La curva che indica l’andamento dei casi da coronavirus continua ad aumentare la sua pendenza verso l’alto. Qui si riscontrano due correnti di pensiero: gli allarmisti, coloro che interpretano i dati valutandoli come un ritorno ai mesi più bui dell’epidemia e i fiduciosi, vale a dire chi giudica i nuovi contagi senza cadere nella tragedia.
Di certo la narrazione, preoccupata, che da più parti viene condotta sugli attuali numeri giustifica in parte la reazione degli allarmisti. Spesso, infatti, il sistema dell’informazione influenza, nel senso che getta nel panico, parte dell’opinione pubblica.
Al di là delle interpretazioni, quali sono i veri dati sul coronavirus di oggi in Italia? Luigia Luciani e Stefano Molinari l’hanno chiesto al dottor Nino Cartabellotta, presidente della Fondazione Gimbe.
Ecco l’intervista al Dott. Cartabellotta a “Lavori in Corso”.
“Noi, come sapete bene, facciamo un minutaggio settimanale per ridurre al minimo quelle che sono le fluttuazioni giornaliere. Nell’ultimo report, quello che fa riferimento alla settimana dal 19 al 25 agosto, c’è stata un’ondata di nuovi casi (più 3359) che praticamente corrisponde più 92% rispetto alla settimana precedente.
Dalla fine di luglio in poi i casi sono aumentati progressivamente ogni settimana e non solo per l’aumento dei tamponi. Ma anche per quello che è il famoso rapporto positivi/casi testati. Che dalla fine di luglio alla settimana scorsa è aumentato dallo 0,8 al 2,1%.

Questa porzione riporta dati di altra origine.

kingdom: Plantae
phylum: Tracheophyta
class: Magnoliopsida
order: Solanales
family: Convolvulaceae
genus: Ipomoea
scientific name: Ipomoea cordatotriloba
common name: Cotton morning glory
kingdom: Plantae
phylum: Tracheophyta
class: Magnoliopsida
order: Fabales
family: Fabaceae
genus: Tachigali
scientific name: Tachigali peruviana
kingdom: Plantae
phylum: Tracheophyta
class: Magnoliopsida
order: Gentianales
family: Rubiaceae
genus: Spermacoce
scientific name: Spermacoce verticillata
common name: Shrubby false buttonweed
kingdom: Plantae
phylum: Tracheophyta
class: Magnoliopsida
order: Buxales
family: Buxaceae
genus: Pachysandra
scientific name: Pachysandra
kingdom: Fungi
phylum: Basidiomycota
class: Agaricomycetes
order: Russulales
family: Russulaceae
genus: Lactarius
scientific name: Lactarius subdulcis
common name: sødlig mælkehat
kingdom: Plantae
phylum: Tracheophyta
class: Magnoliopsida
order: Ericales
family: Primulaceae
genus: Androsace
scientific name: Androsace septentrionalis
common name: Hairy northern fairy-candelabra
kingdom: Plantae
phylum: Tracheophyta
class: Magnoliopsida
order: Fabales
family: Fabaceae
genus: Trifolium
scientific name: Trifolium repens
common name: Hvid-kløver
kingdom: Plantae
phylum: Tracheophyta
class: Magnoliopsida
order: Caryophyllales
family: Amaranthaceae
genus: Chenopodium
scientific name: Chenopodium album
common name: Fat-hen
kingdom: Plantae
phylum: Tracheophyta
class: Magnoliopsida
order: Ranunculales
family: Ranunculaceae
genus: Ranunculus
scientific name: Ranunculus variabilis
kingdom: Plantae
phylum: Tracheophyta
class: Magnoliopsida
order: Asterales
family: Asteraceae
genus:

Questo è un problema perché se i contagi aumentano in maniera importante si cominciano ad accendere altre spie rosse. Nelle ultime quattro settimane si sta cominciando a vedere quella che si chiama l’inversione della curva. Non si è più in discesa ma i numeri cominciano a salire. Naturalmente i numeri vanno interpretati per leggere l’evoluzione dell’epidemia nel nostro Paese”.
“Queste spie rosse non devono generare allarmismi. La Fondazione Gimbe fa un lavoro di monitoraggio che mira a limitare le cose peggiori. Di fatto noi oggi abbiamo gli ospedali vuoti paragonando i numeri attuali a quelli di marzo e aprile scorsi. Ci troviamo in una fase completamente diversa dell’epidemia. Senza dimenticare che l’epidemia probabilmente è cominciata a ottobre, novembre del 2019. Forse lo sapremo, forse non lo sapremo mai.
I numeri attuali da un lato ci confermano che non rivedremo mai più le drammatiche scene degli scorsi mesi. Non ci potrà mai essere un effetto sorpresa. Anche le decisioni politiche inseguono dei dati che non sono più attuali”.